What is your favorite aspect of the culture at Consensys?

It’s a very open culture. People are willing to talk and will volunteer their time to help you when you need it. And the remote culture is awesome! It feels good to be part of a global community. I have travelled to our different offices and met co-workers while traveling to conferences, some of whom have become good friends.

What are you trying to improve on? 

I am always trying to learn more. Software development is really broad and the deeper you go into it, the more knowledge there is to be acquired so it’s important to continue to focus on that expansion of knowledge. It can be hard to balance with the demands of your current role but learning and keeping up with the industry is needed so you can do a better job.

What advice do you have for other women who are beginning a career in tech?

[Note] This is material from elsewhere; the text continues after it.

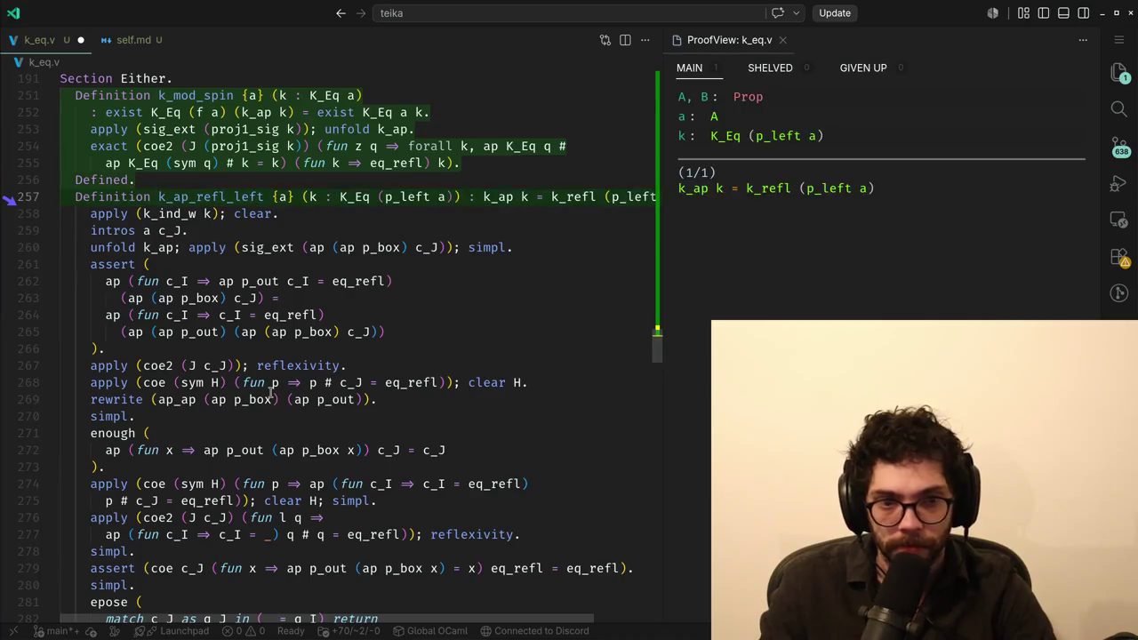
key("alt+Up")
key("alt+Up")
key("alt+Up")
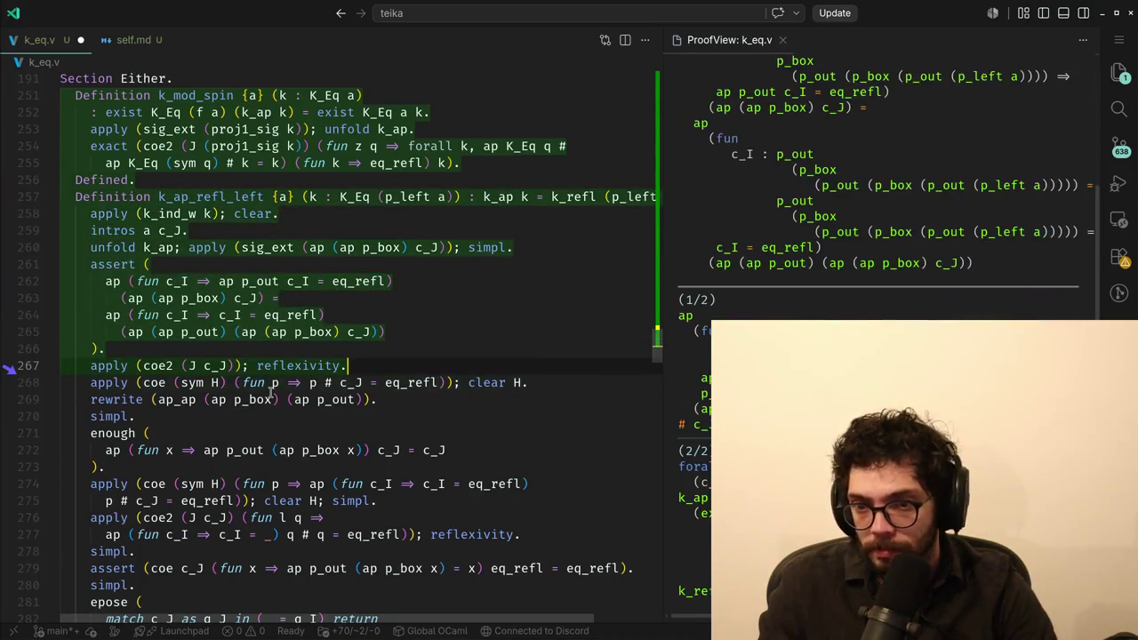
key("alt+Down")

I think it's vital for women to work in technology. I think my advice would be three-fold:

  1. Apply to as many roles as you can and keep trying. Research shows that women are more hesitant to apply if they are not hitting all of the prerequisites on the job description. I would say be confident, you probably know more than you think.

  2. When you’re in the final interview stages, ask for what you want and think about what would make you comfortable.

  3. When you’re in the role and you hear things that you’re not comfortable with, speak up and don’t be afraid to share your views.